Yesterday though was a breathtakingly clear, silvery winter day. After lunch (with the very, very nice U-Dad, with whom I ate something far better than hummus and apples), I walked home through Green Park and then through Regent’s Park, and as I walked I could see it becoming evening all around me. It was extraordinarily beautiful, and I was not at all sad to see the day end so early. Well, a bit sad — which is how I feel about having to go home tomorrow.

Tonight (after a really fun trip to Cambridge to see litlove — about which I have much more to say in my next post!) I saw the most amazing production of Much Ado About Nothing at the National Theatre. Much Ado is a comedy that’s perpetually darkening — the witty banter of Beatrice and Benedick, for example, is shadowed by Claudio’s brutal accusation of Hero’s infidelity just as he and Hero reach the altar. Beatrice and Benedick are the only middle-aged lovers in all the comedies (there is a strong suggestion that they have loved each other before, and that Benedick dumped Beatrice, so having a history together is what makes most directors cast them as middle aged.) And so love for them is a little more rueful than it is for younger lovers, although still giddy enough for this to be a satisfying comedy, and to keep the darkness at bay.
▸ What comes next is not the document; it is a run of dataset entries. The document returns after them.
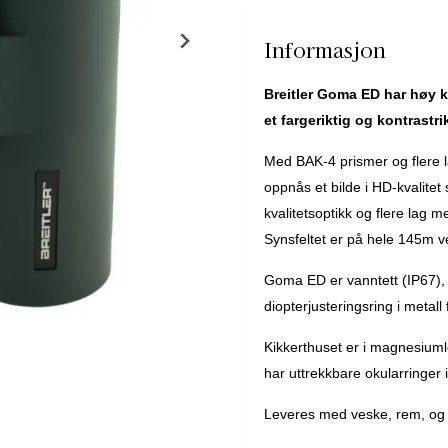
objektiv- og okulardeksler.
Informasjon
Breitler Goma ED har høy k
et fargeriktig og kontrastrik
Med BAK-4 prismer og flere lag 
oppnås et bilde i HD-kvalitet 
kvalitetsoptikk og flere lag 
Synsfeltet er på hele 145m 
Goma ED er vanntett (IP67), d
diopterjusteringsring i metall
Kikkerthuset er i magnesiuml
har uttrekkbare okularringer i
Leveres med veske, rem, og o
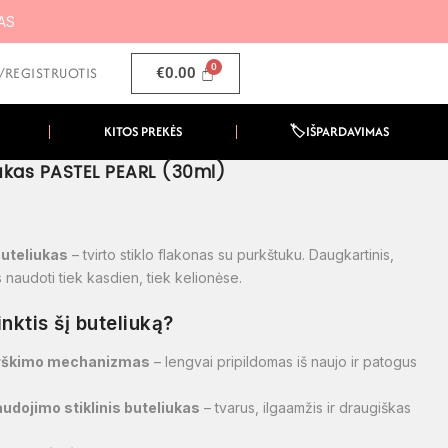
MAS
I/REGISTRUOTIS
€
0.00
KITOS PREKĖS
🏷️IŠPARDAVIMAS
liukas PASTEL PEARL (30ml)
buteliukas
– tvirto stiklo flakonas su purkštuku. Daugkartinis,
 naudoti tiek kasdien, tiek kelionėse.
inktis šį buteliuką?
rškimo mechanizmas
– lengvai pripildomas iš naujo ir patogus
udojimo stiklinis buteliukas
– tvarus, ilgaamžis ir draugiškas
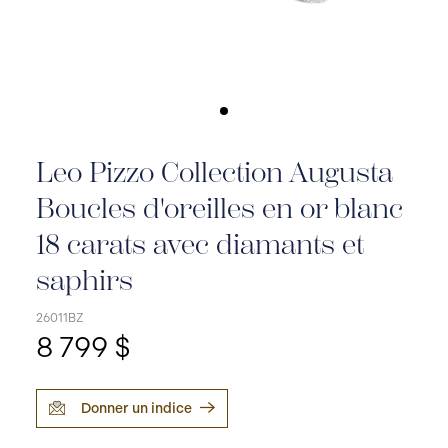
Leo Pizzo Collection Augusta
Boucles d'oreilles en or blanc
18 carats avec diamants et
saphirs
26011BZ
8 799 $
Donner un indice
What struck me most tonight (aside from the wonderful performances, the great staging and the really terrific music and dance) is that very little separates Much Ado from Romeo and Juliet — they share, for example, a friar who has the bright idea of suggesting to a young woman in love that her troubles will all be cleared up if she’ll just pretend to be dead for a while. Now why didn’t I think of that when I was in my twenties? In one play she comes to life to reunite with her lover and in the other… well, not so good. There is also a challenge to a duel, one avoided in Much Ado and one unavoidable in Romeo and Juliet. Much Ado ends with marriage; Romeo and Juliet ends with death. But very little more than chance and luck seems to separate the lovers in the comedy from the lovers in the tragedy. Maybe that is the point, in fact.

And so to bed, after one last cup of tea and a little bit of packing.